# Problem description
All lines in the records below that hold "main" are to be shown.

Entries taken from a collection:
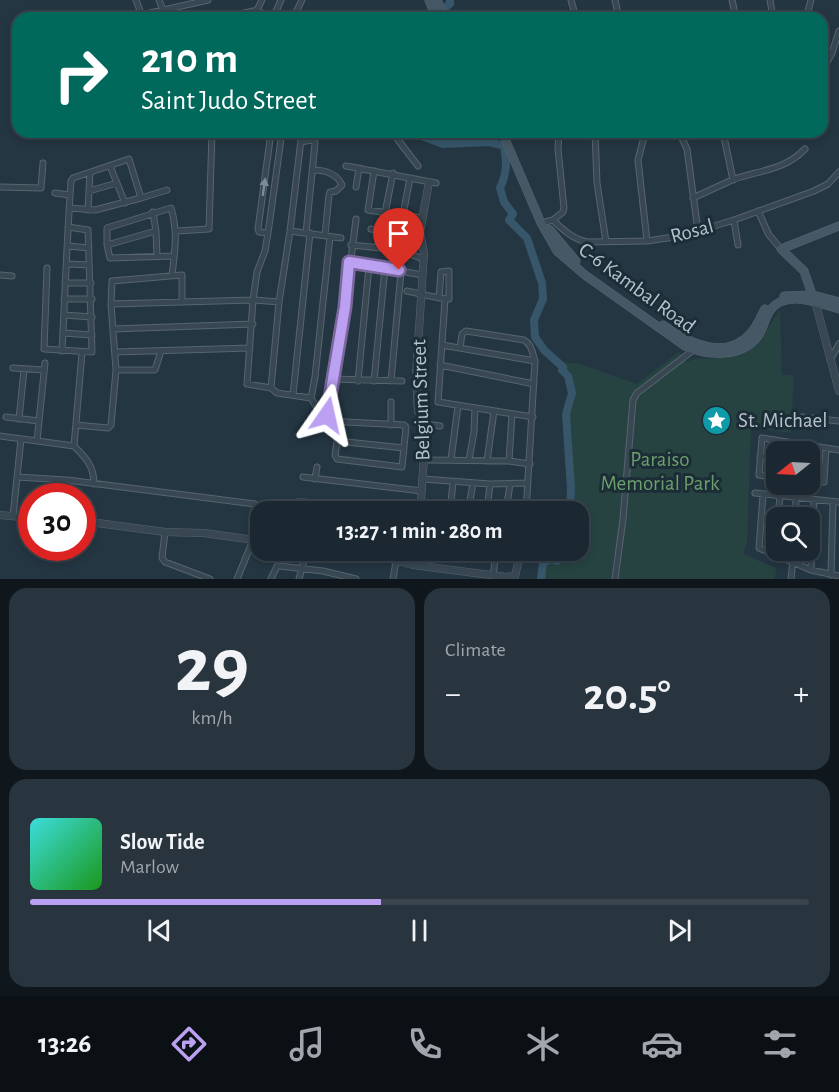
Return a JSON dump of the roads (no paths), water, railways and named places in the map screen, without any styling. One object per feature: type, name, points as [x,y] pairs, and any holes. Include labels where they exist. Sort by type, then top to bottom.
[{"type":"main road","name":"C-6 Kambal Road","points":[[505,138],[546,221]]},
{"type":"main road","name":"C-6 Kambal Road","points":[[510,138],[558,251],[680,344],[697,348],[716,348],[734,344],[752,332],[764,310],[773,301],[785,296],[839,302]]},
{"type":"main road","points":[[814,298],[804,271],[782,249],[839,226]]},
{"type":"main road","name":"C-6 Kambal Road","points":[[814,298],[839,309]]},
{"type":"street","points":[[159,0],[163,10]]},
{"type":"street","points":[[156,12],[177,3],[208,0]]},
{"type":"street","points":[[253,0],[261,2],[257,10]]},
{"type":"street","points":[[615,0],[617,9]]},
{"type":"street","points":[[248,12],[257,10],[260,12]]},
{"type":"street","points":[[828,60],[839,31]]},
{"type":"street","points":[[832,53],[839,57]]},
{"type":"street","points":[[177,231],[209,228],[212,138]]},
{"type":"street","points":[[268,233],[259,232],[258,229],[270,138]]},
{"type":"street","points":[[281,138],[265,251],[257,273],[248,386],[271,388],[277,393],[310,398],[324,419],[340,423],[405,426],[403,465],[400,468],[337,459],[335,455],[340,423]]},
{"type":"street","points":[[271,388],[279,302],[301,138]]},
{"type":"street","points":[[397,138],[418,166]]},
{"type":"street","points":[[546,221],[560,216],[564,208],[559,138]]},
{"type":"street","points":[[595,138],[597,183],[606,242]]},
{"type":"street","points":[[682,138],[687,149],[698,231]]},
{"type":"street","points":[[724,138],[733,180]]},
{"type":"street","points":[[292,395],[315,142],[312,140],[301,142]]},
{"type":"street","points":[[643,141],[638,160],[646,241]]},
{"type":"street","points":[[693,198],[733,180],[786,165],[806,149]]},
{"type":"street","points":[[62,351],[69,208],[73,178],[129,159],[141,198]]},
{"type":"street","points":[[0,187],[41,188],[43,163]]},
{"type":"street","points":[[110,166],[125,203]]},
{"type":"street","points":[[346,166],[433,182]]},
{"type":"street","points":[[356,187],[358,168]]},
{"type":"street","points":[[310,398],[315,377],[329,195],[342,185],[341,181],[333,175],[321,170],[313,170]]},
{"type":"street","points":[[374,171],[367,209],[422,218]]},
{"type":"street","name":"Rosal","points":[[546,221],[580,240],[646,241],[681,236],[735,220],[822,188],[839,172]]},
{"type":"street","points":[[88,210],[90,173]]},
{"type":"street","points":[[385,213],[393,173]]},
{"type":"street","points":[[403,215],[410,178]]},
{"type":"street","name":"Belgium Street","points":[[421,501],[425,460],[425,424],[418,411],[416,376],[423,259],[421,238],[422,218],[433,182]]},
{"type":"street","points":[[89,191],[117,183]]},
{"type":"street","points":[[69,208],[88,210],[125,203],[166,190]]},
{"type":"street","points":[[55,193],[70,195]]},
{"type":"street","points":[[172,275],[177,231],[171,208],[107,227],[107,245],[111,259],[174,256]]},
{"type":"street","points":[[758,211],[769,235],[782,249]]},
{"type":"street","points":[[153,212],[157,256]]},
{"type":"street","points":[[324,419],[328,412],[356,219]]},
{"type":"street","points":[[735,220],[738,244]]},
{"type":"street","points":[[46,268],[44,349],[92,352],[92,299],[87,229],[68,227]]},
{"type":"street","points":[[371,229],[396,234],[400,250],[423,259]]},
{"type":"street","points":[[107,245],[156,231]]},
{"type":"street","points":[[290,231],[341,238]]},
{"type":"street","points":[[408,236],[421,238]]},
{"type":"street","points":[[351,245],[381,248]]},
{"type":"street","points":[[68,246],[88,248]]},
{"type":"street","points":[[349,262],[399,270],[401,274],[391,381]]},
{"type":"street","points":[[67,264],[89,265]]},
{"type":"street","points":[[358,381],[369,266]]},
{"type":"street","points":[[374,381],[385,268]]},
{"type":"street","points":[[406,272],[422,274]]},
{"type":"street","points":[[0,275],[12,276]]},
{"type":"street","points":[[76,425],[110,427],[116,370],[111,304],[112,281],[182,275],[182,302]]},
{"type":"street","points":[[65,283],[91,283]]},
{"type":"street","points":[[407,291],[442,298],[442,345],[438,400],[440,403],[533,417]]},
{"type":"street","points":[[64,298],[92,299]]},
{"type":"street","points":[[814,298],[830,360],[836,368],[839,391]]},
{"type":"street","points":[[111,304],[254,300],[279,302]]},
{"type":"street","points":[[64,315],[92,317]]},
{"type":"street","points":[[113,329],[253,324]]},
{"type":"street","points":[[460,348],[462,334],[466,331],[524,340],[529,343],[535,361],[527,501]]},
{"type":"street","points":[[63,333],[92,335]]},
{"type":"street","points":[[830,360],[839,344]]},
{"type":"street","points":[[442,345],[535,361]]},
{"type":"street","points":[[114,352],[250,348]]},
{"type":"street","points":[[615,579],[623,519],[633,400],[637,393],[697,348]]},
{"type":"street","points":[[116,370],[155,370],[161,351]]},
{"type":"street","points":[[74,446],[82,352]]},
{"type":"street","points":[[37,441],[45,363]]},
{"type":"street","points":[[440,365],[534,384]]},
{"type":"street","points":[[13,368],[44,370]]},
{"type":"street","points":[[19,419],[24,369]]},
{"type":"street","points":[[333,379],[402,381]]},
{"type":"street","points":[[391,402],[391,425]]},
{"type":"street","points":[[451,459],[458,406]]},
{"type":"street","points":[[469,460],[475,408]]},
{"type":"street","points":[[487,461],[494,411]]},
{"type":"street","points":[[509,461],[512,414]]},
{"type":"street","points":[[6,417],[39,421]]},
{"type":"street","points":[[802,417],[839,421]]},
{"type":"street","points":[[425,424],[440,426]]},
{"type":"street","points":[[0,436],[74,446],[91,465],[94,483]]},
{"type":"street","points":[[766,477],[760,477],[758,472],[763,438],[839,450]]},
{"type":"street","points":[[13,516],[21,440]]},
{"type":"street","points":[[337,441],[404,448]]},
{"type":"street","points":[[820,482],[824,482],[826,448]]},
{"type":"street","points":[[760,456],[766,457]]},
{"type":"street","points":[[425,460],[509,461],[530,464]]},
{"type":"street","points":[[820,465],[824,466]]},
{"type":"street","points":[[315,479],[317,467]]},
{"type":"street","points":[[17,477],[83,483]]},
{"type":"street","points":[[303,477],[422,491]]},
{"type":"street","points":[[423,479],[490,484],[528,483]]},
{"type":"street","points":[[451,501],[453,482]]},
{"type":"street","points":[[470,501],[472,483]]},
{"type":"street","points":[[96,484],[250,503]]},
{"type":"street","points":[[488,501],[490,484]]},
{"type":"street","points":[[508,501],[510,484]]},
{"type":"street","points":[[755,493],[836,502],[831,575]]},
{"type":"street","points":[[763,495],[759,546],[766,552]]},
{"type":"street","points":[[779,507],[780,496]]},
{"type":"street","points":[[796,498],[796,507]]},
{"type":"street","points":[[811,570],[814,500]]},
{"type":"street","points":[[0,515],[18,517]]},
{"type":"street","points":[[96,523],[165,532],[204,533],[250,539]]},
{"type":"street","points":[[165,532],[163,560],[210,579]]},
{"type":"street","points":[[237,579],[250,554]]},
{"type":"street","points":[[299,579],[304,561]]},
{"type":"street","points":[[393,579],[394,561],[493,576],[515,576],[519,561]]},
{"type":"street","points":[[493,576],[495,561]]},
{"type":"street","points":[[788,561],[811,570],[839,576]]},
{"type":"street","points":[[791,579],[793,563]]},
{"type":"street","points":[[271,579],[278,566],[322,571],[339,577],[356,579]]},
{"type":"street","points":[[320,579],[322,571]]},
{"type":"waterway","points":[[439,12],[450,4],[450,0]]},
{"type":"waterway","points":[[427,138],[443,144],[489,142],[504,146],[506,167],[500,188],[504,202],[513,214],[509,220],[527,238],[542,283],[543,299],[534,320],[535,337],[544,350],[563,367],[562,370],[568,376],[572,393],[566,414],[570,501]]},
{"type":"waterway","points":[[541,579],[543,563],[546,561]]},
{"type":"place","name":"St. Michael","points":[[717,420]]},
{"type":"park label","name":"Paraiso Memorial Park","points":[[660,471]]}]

# Response to the task
[{"type":"main road","name":"C-6 Kambal Road","points":[[505,138],[546,221]]},
{"type":"main road","name":"C-6 Kambal Road","points":[[510,138],[558,251],[680,344],[697,348],[716,348],[734,344],[752,332],[764,310],[773,301],[785,296],[839,302]]},
{"type":"main road","points":[[814,298],[804,271],[782,249],[839,226]]},
{"type":"main road","name":"C-6 Kambal Road","points":[[814,298],[839,309]]},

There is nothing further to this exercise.